Revise the material below by replacing every occurrence of "Haberler" with "Duyurular", leaving all other text unchanged.
##############################
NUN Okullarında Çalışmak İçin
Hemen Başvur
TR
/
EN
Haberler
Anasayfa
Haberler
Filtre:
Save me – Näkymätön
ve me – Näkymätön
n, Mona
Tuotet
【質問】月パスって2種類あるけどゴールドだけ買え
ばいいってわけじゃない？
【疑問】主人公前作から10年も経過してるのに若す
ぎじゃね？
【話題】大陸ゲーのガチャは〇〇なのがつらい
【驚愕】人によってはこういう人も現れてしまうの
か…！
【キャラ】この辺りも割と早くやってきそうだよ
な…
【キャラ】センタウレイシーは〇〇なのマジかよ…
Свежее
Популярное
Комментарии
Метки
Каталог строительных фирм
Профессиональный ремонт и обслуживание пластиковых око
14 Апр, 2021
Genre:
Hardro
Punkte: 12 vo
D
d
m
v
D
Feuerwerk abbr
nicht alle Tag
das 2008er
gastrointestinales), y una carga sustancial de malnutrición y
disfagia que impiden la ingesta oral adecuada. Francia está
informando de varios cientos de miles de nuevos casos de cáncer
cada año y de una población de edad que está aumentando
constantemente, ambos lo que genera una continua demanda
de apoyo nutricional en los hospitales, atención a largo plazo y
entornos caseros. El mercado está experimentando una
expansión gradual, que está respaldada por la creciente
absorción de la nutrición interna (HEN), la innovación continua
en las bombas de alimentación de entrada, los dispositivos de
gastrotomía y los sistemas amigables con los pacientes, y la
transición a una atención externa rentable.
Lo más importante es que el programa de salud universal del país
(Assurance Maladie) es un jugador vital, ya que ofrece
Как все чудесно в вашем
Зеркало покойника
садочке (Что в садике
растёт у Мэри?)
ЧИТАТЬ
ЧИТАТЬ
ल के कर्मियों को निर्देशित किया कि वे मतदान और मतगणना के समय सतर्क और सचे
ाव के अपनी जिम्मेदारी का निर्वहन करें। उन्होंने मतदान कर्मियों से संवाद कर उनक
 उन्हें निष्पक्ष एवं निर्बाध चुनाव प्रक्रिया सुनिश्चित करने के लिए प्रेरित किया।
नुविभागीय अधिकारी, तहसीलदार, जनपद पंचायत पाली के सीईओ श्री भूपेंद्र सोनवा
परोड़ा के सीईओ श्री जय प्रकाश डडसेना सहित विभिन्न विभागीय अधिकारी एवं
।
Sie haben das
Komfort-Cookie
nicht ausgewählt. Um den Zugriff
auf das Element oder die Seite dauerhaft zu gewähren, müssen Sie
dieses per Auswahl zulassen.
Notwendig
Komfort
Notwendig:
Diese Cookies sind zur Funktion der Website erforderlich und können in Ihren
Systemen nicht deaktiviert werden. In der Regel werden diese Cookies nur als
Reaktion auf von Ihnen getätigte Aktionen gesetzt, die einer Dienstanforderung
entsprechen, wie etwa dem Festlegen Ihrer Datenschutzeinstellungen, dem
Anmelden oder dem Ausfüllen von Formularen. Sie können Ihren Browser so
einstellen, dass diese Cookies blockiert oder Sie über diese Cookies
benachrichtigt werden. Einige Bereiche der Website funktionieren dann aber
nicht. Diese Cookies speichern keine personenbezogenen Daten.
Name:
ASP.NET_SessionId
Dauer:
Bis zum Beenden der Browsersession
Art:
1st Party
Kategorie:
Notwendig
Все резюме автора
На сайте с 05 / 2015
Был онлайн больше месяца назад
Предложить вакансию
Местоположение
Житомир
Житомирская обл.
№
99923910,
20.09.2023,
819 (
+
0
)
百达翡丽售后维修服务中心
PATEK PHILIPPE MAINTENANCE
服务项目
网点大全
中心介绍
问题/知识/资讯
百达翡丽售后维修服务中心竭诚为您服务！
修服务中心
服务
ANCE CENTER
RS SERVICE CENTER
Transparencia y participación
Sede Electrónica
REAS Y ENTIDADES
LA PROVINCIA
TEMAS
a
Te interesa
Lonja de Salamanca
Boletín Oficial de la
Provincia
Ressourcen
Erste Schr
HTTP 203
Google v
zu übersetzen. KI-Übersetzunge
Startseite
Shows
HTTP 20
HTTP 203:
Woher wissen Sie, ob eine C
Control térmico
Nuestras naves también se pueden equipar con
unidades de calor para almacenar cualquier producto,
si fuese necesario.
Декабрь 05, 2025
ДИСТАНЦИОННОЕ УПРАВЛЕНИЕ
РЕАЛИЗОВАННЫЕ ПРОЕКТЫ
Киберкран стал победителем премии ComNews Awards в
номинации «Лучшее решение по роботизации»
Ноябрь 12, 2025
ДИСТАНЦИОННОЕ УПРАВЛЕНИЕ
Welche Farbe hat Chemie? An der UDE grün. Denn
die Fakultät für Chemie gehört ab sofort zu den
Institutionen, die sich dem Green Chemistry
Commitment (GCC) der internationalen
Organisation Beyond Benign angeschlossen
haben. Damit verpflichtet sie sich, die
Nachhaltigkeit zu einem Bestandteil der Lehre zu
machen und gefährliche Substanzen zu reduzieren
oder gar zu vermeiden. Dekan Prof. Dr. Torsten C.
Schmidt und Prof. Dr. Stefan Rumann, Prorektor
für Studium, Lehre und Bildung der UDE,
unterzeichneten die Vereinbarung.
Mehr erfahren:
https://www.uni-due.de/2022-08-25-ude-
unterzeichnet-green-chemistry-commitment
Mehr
##############################
FINISHED EXERCISE
NUN Okullarında Çalışmak İçin
Hemen Başvur
TR
/
EN
Duyurular
Anasayfa
Duyurular
Filtre:
Save me – Näkymätön
ve me – Näkymätön
n, Mona
Tuotet
【質問】月パスって2種類あるけどゴールドだけ買え
ばいいってわけじゃない？
【疑問】主人公前作から10年も経過してるのに若す
ぎじゃね？
【話題】大陸ゲーのガチャは〇〇なのがつらい
【驚愕】人によってはこういう人も現れてしまうの
か…！
【キャラ】この辺りも割と早くやってきそうだよ
な…
【キャラ】センタウレイシーは〇〇なのマジかよ…
Свежее
Популярное
Комментарии
Метки
Каталог строительных фирм
Профессиональный ремонт и обслуживание пластиковых око
14 Апр, 2021
Genre:
Hardro
Punkte: 12 vo
D
d
m
v
D
Feuerwerk abbr
nicht alle Tag
das 2008er
gastrointestinales), y una carga sustancial de malnutrición y
disfagia que impiden la ingesta oral adecuada. Francia está
informando de varios cientos de miles de nuevos casos de cáncer
cada año y de una población de edad que está aumentando
constantemente, ambos lo que genera una continua demanda
de apoyo nutricional en los hospitales, atención a largo plazo y
entornos caseros. El mercado está experimentando una
expansión gradual, que está respaldada por la creciente
absorción de la nutrición interna (HEN), la innovación continua
en las bombas de alimentación de entrada, los dispositivos de
gastrotomía y los sistemas amigables con los pacientes, y la
transición a una atención externa rentable.
Lo más importante es que el programa de salud universal del país
(Assurance Maladie) es un jugador vital, ya que ofrece
Как все чудесно в вашем
Зеркало покойника
садочке (Что в садике
растёт у Мэри?)
ЧИТАТЬ
ЧИТАТЬ
ल के कर्मियों को निर्देशित किया कि वे मतदान और मतगणना के समय सतर्क और सचे
ाव के अपनी जिम्मेदारी का निर्वहन करें। उन्होंने मतदान कर्मियों से संवाद कर उनक
 उन्हें निष्पक्ष एवं निर्बाध चुनाव प्रक्रिया सुनिश्चित करने के लिए प्रेरित किया।
नुविभागीय अधिकारी, तहसीलदार, जनपद पंचायत पाली के सीईओ श्री भूपेंद्र सोनवा
परोड़ा के सीईओ श्री जय प्रकाश डडसेना सहित विभिन्न विभागीय अधिकारी एवं
।
Sie haben das
Komfort-Cookie
nicht ausgewählt. Um den Zugriff
auf das Element oder die Seite dauerhaft zu gewähren, müssen Sie
dieses per Auswahl zulassen.
Notwendig
Komfort
Notwendig:
Diese Cookies sind zur Funktion der Website erforderlich und können in Ihren
Systemen nicht deaktiviert werden. In der Regel werden diese Cookies nur als
Reaktion auf von Ihnen getätigte Aktionen gesetzt, die einer Dienstanforderung
entsprechen, wie etwa dem Festlegen Ihrer Datenschutzeinstellungen, dem
Anmelden oder dem Ausfüllen von Formularen. Sie können Ihren Browser so
einstellen, dass diese Cookies blockiert oder Sie über diese Cookies
benachrichtigt werden. Einige Bereiche der Website funktionieren dann aber
nicht. Diese Cookies speichern keine personenbezogenen Daten.
Name:
ASP.NET_SessionId
Dauer:
Bis zum Beenden der Browsersession
Art:
1st Party
Kategorie:
Notwendig
Все резюме автора
На сайте с 05 / 2015
Был онлайн больше месяца назад
Предложить вакансию
Местоположение
Житомир
Житомирская обл.
№
99923910,
20.09.2023,
819 (
+
0
)
百达翡丽售后维修服务中心
PATEK PHILIPPE MAINTENANCE
服务项目
网点大全
中心介绍
问题/知识/资讯
百达翡丽售后维修服务中心竭诚为您服务！
修服务中心
服务
ANCE CENTER
RS SERVICE CENTER
Transparencia y participación
Sede Electrónica
REAS Y ENTIDADES
LA PROVINCIA
TEMAS
a
Te interesa
Lonja de Salamanca
Boletín Oficial de la
Provincia
Ressourcen
Erste Schr
HTTP 203
Google v
zu übersetzen. KI-Übersetzunge
Startseite
Shows
HTTP 20
HTTP 203:
Woher wissen Sie, ob eine C
Control térmico
Nuestras naves también se pueden equipar con
unidades de calor para almacenar cualquier producto,
si fuese necesario.
Декабрь 05, 2025
ДИСТАНЦИОННОЕ УПРАВЛЕНИЕ
РЕАЛИЗОВАННЫЕ ПРОЕКТЫ
Киберкран стал победителем премии ComNews Awards в
номинации «Лучшее решение по роботизации»
Ноябрь 12, 2025
ДИСТАНЦИОННОЕ УПРАВЛЕНИЕ
Welche Farbe hat Chemie? An der UDE grün. Denn
die Fakultät für Chemie gehört ab sofort zu den
Institutionen, die sich dem Green Chemistry
Commitment (GCC) der internationalen
Organisation Beyond Benign angeschlossen
haben. Damit verpflichtet sie sich, die
Nachhaltigkeit zu einem Bestandteil der Lehre zu
machen und gefährliche Substanzen zu reduzieren
oder gar zu vermeiden. Dekan Prof. Dr. Torsten C.
Schmidt und Prof. Dr. Stefan Rumann, Prorektor
für Studium, Lehre und Bildung der UDE,
unterzeichneten die Vereinbarung.
Mehr erfahren:
https://www.uni-due.de/2022-08-25-ude-
unterzeichnet-green-chemistry-commitment
Mehr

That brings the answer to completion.